Kirk’s painting “Ain’t It a Pretty Night” is available for purchase as a limited-addition print, signed and numbered by the artist. Contact for details. Proceeds go to Vesper Concerts.


Ain’t It A Pretty Night


One of my favorite pieces of music is an aria from the opera Susannah, by Carlisle Floyd titled, Ain’t It A Pretty Night.  In the aria a young Susannah sings of her longing for adventure and change from her life in a small Tennessee valley town in the Appalachian Mountains.   The instrumental opening introduction to the aria has always struck me as pure Americana and the quiet reverie of evening setting in. In my imagination, that instrumental opening and the night that Susannah describes, maybe starts with a beautiful, misty, watercolor mountain sunset that gives way to a clear, starry night.





Vesper Concerts Logo


I was invited to be the Visual Artist in Residence for the Vesper Concerts in 2017 and to create individual pieces of artwork for each concert of the 2017/2018 concert season as well as opportunities for the images to be used for advertising for the series. Ideally, this artwork would capture the essence of the concert series, as well as the season, in one colorful glance.

In talking with Kristi Treu & Stacie Haneline I understood that they were wanting to launch Vesper Concerts in a new direction, but they still wanted to honor the history, hard work and accomplishments of the past. I started off looking up exactly what the word vespers meant. Vesper with a capital “V” was defined as, a planet (usually Venus) seen at sunset in the western sky. Vesper, with a lower case “v” was defined as, a late afternoon or evening worship service.

The challenge was, how do I capture this idea in a piece of artwork? With the romance of Venus and the the idea of early evening worship services, I came up with the concept of evening sunsets. I would create five different pieces that would be different interpretations and different artistic approaches to the idea of “sunset”.

Often when people think of a concert or a concert series, an image that might come to mind is dressed up, buttoned up, suits and fancy dress. In talking with Kristi and Stacie, what came across to me was a series that was accessible, open to all, and family friendly. The idea of family friendly stood out to me because it is something that is all inclusive as well as having the potential to introduce the next generations of concert goers to the Vesper Concerts series.

The first piece that I created was inspired by the idea of family friendly art and how a child might draw a sunset. I was immediately taken back to kindergarten, where my teacher, Mrs. Gavigan, would tape down large pieces of paper in front of me, and in front of each of my classmates, and invite us to put our fingers into the paints and create! This piece was a playful experiment for me to play and get my fingers into the paints, so to speak. Vesper Concerts also chose this as the new logo for the series.





Arctic Circle Sunset


As the February concert date approached, I was imagining how to interpret a sunset for this time of year.
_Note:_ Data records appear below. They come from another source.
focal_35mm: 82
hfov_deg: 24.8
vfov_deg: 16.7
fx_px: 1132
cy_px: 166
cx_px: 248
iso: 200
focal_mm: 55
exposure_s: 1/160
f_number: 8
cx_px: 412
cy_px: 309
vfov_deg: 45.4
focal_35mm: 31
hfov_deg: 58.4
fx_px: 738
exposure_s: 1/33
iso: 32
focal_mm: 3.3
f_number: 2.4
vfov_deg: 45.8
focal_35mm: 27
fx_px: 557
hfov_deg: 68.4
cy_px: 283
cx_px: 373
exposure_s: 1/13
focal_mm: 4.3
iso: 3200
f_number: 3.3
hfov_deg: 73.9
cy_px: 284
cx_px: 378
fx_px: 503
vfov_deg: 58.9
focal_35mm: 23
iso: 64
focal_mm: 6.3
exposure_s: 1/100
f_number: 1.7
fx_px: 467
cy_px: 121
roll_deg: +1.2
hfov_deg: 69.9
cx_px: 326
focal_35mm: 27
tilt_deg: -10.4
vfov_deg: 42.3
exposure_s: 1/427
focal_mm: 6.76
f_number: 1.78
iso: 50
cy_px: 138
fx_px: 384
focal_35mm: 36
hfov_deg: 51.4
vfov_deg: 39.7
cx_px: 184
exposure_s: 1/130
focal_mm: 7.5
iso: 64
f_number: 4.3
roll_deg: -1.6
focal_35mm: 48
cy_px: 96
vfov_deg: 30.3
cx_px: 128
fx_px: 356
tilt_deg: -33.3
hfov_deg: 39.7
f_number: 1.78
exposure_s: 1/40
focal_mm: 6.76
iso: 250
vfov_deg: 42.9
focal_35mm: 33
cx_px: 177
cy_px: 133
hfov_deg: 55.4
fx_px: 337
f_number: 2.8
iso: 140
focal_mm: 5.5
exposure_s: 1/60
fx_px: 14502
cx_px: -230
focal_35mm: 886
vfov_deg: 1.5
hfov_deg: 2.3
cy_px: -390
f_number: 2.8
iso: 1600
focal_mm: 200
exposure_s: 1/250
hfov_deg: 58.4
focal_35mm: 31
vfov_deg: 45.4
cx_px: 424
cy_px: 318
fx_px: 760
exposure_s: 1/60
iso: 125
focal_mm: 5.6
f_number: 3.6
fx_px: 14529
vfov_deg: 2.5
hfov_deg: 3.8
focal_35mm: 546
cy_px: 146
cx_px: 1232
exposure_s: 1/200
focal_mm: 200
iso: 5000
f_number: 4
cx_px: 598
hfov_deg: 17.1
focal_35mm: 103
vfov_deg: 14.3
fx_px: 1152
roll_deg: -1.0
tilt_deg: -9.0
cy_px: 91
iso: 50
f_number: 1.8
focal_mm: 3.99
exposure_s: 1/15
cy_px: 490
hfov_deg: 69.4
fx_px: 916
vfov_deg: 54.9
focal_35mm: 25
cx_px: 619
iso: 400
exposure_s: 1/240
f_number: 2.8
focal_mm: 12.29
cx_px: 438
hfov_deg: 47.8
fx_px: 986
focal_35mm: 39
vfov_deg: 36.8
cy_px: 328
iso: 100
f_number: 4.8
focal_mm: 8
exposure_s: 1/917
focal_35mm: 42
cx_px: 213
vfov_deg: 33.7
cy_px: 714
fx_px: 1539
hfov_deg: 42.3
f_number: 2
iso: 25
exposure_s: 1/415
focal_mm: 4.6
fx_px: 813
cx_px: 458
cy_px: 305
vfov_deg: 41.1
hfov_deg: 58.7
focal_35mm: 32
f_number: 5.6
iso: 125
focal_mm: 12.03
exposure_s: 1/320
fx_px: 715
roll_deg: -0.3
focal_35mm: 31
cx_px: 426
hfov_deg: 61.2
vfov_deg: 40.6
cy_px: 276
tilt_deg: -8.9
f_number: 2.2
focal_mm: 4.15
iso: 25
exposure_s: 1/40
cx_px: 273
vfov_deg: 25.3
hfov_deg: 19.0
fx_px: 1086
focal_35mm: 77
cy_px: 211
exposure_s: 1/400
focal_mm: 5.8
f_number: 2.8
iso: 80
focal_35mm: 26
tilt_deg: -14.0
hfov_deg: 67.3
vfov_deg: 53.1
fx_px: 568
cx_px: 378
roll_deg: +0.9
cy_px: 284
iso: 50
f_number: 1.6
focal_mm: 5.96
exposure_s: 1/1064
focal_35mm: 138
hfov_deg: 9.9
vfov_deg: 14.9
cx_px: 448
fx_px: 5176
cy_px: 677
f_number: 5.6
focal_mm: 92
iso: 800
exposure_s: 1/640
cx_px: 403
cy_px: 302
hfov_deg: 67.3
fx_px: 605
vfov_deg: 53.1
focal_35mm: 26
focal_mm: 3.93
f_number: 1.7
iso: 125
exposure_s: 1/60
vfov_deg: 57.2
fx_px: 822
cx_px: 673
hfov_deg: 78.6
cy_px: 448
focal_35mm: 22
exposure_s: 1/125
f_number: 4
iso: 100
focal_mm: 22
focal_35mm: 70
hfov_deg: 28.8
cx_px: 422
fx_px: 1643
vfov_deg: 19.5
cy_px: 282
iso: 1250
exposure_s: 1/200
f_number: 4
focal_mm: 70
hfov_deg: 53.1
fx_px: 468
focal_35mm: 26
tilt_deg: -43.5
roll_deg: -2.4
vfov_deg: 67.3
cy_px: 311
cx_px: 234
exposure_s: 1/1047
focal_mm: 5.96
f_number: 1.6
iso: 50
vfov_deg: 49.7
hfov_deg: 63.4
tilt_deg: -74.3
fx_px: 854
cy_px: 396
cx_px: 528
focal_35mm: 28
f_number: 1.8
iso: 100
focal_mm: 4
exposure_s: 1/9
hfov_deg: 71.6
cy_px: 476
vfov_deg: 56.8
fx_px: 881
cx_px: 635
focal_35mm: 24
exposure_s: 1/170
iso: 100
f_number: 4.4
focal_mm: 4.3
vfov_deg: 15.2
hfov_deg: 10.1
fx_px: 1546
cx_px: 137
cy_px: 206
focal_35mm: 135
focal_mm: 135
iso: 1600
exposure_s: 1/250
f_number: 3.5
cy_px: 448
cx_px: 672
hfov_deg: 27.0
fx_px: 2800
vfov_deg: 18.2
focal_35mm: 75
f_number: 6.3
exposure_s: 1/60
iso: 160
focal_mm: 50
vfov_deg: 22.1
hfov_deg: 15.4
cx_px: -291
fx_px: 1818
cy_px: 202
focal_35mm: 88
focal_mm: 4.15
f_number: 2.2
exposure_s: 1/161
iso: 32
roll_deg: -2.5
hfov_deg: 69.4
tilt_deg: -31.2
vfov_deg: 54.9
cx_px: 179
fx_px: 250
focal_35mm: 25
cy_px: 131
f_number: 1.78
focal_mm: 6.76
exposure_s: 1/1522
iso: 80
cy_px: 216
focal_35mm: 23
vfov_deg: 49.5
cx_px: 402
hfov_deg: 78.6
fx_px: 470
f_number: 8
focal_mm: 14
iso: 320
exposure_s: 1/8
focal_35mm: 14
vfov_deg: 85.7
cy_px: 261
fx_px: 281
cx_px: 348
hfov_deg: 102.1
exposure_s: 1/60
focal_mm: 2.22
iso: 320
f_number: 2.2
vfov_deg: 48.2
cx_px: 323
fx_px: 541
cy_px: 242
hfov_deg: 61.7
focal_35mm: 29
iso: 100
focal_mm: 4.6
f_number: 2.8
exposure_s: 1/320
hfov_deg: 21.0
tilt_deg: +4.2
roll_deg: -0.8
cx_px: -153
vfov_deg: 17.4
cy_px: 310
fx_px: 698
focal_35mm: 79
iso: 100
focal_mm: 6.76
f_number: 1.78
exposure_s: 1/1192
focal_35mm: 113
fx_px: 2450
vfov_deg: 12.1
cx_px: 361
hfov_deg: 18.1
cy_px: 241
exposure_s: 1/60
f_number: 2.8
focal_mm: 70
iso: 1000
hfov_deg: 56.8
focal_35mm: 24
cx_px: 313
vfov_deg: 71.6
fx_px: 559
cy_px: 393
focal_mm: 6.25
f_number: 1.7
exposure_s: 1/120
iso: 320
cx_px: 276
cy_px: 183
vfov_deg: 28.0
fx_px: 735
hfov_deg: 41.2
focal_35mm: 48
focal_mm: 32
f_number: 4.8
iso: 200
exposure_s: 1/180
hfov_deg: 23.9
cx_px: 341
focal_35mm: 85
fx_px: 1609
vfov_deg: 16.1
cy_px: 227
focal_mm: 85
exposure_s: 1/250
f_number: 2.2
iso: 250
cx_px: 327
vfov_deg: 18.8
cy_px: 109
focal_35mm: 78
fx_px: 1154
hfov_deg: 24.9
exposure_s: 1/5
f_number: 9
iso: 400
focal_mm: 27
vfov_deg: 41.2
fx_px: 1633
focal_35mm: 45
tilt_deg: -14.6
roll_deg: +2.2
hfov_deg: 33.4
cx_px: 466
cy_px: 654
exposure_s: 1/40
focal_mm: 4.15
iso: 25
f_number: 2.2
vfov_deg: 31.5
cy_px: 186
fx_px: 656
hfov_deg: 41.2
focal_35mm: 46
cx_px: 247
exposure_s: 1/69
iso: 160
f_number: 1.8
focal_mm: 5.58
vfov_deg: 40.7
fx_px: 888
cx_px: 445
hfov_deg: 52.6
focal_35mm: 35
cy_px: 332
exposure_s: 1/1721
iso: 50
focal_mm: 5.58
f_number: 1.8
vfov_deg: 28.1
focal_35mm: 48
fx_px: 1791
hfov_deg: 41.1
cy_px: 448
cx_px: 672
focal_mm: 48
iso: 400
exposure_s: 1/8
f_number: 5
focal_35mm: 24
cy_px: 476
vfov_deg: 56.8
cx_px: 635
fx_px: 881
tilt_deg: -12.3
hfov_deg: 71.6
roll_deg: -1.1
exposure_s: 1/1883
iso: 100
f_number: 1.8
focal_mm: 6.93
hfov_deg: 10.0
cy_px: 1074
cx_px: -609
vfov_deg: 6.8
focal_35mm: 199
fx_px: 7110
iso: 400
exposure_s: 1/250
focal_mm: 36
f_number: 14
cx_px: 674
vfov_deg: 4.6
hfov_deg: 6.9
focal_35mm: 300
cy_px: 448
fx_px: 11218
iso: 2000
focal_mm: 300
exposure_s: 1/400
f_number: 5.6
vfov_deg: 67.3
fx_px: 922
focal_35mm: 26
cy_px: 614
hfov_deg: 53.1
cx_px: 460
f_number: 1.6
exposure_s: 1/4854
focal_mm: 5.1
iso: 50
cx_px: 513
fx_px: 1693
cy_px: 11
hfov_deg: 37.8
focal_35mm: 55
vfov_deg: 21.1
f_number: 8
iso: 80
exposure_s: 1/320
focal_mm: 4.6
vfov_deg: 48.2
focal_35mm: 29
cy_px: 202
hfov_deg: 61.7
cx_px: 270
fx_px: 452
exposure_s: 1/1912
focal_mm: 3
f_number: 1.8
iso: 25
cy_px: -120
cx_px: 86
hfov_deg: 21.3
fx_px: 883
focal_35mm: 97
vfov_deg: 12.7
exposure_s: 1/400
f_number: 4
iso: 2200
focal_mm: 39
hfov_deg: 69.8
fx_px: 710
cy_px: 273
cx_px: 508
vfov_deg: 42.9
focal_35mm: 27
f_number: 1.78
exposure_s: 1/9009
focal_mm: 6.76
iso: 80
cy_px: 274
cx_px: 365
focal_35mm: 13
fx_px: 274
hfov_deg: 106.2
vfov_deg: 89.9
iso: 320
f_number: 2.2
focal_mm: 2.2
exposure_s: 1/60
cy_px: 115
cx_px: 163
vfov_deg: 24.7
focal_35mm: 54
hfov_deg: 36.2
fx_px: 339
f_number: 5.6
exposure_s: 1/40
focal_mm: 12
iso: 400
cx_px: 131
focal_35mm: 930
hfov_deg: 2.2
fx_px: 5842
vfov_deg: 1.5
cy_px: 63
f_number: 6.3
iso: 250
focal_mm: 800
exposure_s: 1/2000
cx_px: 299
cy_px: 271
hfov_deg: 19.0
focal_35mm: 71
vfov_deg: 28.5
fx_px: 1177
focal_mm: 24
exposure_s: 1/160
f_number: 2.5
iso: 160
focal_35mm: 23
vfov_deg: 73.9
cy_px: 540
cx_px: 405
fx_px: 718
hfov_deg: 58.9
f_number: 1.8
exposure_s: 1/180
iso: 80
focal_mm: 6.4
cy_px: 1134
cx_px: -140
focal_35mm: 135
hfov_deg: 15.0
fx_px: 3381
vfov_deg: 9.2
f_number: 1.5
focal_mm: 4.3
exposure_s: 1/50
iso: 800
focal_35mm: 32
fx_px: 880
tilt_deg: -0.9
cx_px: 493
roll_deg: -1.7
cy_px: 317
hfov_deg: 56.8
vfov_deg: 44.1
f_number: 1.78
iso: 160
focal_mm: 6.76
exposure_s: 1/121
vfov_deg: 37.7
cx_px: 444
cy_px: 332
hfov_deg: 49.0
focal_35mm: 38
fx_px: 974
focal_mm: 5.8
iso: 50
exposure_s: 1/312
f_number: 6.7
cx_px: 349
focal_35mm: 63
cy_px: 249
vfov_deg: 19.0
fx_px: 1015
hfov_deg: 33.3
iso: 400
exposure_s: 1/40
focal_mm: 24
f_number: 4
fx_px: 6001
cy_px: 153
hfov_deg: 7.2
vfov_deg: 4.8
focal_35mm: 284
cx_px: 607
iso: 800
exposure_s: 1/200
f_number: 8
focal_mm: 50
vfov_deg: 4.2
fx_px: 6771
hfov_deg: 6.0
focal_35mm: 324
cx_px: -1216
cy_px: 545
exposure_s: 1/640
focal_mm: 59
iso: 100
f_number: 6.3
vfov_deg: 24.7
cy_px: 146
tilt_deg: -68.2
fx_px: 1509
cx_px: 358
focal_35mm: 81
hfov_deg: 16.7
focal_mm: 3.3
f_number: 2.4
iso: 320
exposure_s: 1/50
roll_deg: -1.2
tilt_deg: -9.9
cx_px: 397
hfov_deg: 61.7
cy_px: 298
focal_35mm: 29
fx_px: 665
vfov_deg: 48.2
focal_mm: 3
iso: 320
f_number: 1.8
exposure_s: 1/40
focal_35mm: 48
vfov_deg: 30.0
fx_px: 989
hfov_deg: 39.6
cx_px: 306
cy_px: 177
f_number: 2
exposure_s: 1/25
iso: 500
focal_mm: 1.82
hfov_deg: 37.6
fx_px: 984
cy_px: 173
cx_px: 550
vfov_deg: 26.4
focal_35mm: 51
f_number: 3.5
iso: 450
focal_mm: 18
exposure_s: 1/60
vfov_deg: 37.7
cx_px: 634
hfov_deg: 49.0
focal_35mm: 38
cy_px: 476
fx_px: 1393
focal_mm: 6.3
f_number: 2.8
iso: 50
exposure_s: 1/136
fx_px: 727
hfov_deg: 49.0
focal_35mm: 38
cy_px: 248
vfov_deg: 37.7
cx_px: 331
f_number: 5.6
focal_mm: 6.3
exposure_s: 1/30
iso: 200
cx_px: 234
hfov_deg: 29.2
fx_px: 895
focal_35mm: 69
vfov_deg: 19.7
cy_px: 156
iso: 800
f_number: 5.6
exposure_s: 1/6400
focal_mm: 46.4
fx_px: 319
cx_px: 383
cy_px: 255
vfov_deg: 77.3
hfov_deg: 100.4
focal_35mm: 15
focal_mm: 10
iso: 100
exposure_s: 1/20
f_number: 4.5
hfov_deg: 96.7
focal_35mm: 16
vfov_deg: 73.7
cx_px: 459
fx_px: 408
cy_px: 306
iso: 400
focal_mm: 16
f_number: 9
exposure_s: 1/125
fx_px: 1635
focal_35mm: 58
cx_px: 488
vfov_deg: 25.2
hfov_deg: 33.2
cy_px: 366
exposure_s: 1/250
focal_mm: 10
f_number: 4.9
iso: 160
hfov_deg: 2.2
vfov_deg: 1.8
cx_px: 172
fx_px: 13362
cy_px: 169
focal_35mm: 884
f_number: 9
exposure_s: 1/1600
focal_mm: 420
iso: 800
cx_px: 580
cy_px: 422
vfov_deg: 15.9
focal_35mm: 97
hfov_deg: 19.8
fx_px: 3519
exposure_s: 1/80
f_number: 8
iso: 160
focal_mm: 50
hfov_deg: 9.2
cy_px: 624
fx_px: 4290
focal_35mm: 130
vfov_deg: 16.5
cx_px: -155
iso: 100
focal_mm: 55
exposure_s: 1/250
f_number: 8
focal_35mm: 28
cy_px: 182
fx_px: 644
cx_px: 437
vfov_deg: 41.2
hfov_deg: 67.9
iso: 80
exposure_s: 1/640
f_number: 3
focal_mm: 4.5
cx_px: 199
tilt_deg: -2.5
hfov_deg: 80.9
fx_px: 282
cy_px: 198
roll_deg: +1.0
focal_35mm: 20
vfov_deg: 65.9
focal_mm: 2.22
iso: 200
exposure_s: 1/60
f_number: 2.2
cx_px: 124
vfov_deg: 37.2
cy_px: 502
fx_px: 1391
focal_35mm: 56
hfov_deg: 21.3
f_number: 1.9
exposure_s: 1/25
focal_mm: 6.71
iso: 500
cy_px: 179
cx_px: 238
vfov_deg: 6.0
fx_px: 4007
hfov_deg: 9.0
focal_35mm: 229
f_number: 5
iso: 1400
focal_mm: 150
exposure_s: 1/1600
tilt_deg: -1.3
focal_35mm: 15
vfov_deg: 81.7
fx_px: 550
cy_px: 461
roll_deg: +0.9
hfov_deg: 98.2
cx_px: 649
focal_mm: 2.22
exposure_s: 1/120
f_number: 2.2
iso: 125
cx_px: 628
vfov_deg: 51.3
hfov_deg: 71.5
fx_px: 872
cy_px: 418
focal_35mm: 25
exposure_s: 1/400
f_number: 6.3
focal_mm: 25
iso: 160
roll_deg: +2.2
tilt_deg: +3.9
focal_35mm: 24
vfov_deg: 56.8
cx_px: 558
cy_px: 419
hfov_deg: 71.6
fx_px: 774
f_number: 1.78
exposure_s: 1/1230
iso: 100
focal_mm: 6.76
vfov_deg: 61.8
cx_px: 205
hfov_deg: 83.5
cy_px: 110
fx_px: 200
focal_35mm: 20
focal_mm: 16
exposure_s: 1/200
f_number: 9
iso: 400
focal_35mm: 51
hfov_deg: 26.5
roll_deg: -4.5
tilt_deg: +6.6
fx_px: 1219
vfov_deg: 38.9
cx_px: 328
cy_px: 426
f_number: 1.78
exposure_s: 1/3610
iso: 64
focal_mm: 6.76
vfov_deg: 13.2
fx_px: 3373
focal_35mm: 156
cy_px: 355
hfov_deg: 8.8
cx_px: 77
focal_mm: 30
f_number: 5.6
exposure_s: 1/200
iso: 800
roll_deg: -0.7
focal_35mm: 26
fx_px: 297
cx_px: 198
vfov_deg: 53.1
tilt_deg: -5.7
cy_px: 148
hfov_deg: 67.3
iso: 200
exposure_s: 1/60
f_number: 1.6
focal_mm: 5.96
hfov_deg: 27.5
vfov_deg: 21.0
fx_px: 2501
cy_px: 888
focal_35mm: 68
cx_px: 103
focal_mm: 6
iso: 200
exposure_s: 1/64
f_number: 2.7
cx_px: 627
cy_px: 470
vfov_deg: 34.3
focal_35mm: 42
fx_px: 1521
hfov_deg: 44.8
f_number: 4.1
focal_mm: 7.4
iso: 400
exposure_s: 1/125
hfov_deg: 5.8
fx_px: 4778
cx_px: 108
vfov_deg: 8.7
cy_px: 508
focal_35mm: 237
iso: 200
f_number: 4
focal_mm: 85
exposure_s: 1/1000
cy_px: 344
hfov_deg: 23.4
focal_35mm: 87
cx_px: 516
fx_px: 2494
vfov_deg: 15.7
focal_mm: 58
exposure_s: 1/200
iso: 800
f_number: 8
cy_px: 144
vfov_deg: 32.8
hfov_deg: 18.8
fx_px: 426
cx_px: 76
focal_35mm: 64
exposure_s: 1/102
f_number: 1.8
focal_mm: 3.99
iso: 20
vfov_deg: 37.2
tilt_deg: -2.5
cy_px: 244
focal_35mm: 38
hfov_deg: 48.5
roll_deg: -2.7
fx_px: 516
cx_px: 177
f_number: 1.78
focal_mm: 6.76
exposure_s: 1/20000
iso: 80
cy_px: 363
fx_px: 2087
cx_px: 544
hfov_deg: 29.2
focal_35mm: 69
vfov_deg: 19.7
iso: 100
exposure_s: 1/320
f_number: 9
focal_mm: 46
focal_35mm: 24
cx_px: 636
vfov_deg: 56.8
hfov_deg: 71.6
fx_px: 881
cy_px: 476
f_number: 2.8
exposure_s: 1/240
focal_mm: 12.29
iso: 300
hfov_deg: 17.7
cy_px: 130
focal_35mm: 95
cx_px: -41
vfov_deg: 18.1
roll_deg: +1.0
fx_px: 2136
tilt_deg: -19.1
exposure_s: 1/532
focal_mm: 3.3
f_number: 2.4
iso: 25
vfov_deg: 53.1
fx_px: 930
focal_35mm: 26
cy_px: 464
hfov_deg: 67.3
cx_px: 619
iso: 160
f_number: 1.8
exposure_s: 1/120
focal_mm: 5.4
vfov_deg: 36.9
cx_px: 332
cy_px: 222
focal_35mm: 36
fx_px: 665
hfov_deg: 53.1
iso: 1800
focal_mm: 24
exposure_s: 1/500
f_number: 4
It didn’t make sense for me to create another sunset that felt warm and balmy. I was toying with the idea of a winter sunset, but also wanted to create something bright, colorful, and eye catching. This is my interpretation of a frozen northern ocean off the coast of the Arctic Circle. The frozen ocean reflects the clear, sub-zero, sky of a winter’s sunset.





It’s 5 O’Clock Somewhere


Sunsets, sunsets, and more sunsets…I closed my eyes and asked myself, “How many sunsets can you come up with that aren’t repetitive and differ in artistic style?” I zipped around in my imagination, going from sunset, to sunset, to sunset of the myriad of sunsets that I have seen over my lifetime, and taken for granted to the point that, in this moment, I could no longer differentiate one from another. “Well, you’ve never seen a sunset from outer space,” came a reply. 





Summer Carnival Sunset


This is the last sunset of the concert season. It was a particularly frigid, snowy, winter’s day and my imagination wandered to summer. This piece is a geometrical, Art Deco flavored sunset at a summer carnival. The main image is representational of both the sunset and a carnival’s Ferris wheel.